Wednesday, February 21, 2007

Remembering Our Roots

Deuteronomy 26:1 "When you come into the land that the Lord your God is giving you for an inheritance and have taken possession of it and live in it, you shall take some of the first of all the fruit of the ground which you harvest from you land that the Lord your God is giving you, and you shall put it in a basket, and you shall go to the place that the Lord you God will choose, to make his name to dwell there. And you shall go to the priest who is in office at that time and say to him, 'I declare today to the Lord your God that I have come into the land that the Lord swore to our fathers to give us.'"
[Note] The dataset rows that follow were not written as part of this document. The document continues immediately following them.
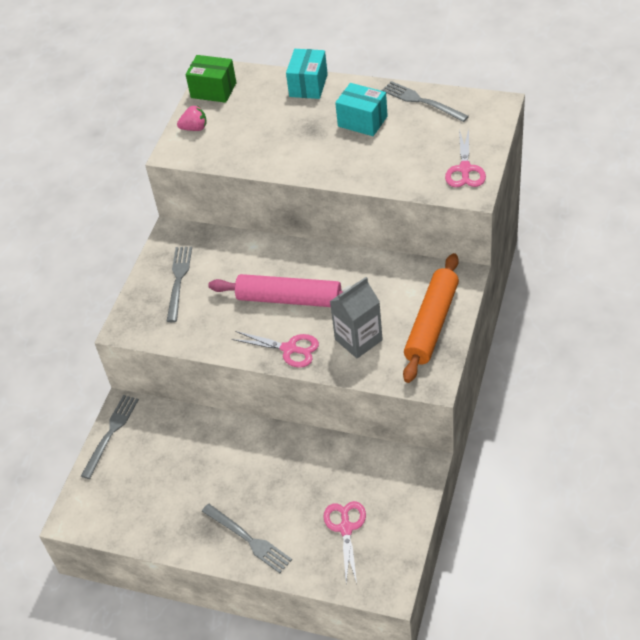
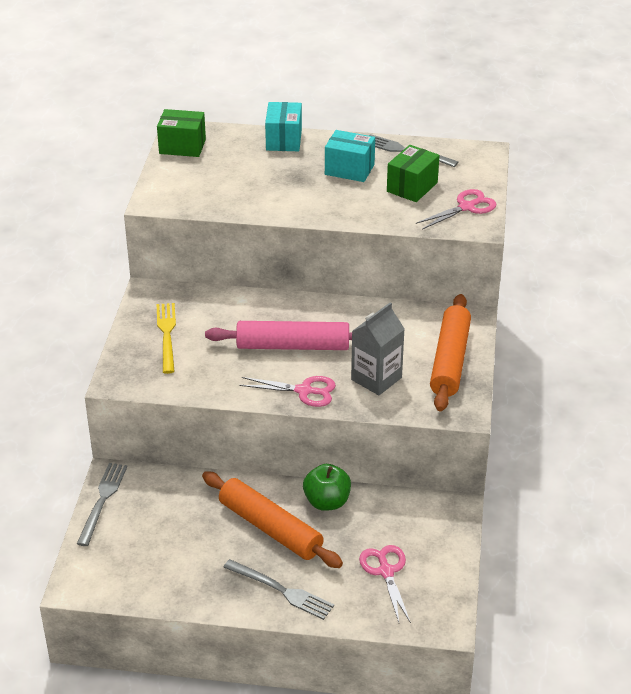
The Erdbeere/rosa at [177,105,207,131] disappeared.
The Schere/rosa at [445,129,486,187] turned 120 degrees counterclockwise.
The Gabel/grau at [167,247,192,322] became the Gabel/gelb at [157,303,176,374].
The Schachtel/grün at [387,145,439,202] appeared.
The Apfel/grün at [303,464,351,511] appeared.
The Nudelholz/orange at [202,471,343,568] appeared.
This section of Deuteronomy goes on to say that the person is to recite the history of Israel beginning this way: "A wandering
Aramean was my father ..."

I like this for two reasons. One: when God does good things for us we need to stop and give thanks. How often do we pray for things, God grants our prayers, then we just go on as if we should have gotten that answer all along. We forget that it is by God's grace and mercy that He brings these to us.

Giving a first fruit to the Lord might be spending some time in prayer or worship, or literally giving of the first of what benefit the Lord has given you and giving it back to him by donating to the Lord's work.

But then I also like the recitation of the story starting with "a wandering
Aaramean." That was Abram, of course. Instead of "a great and mighty man of God," Abram is described as a "wandering Aaramean." That's us too. We should remember that we are nothing without the Lord working on our behalf.

We should never forget our humble beginnings, sinners in need of forgiveness wandering around lost in the world. And we should never forget to give God the first of all He gives us out of his grace.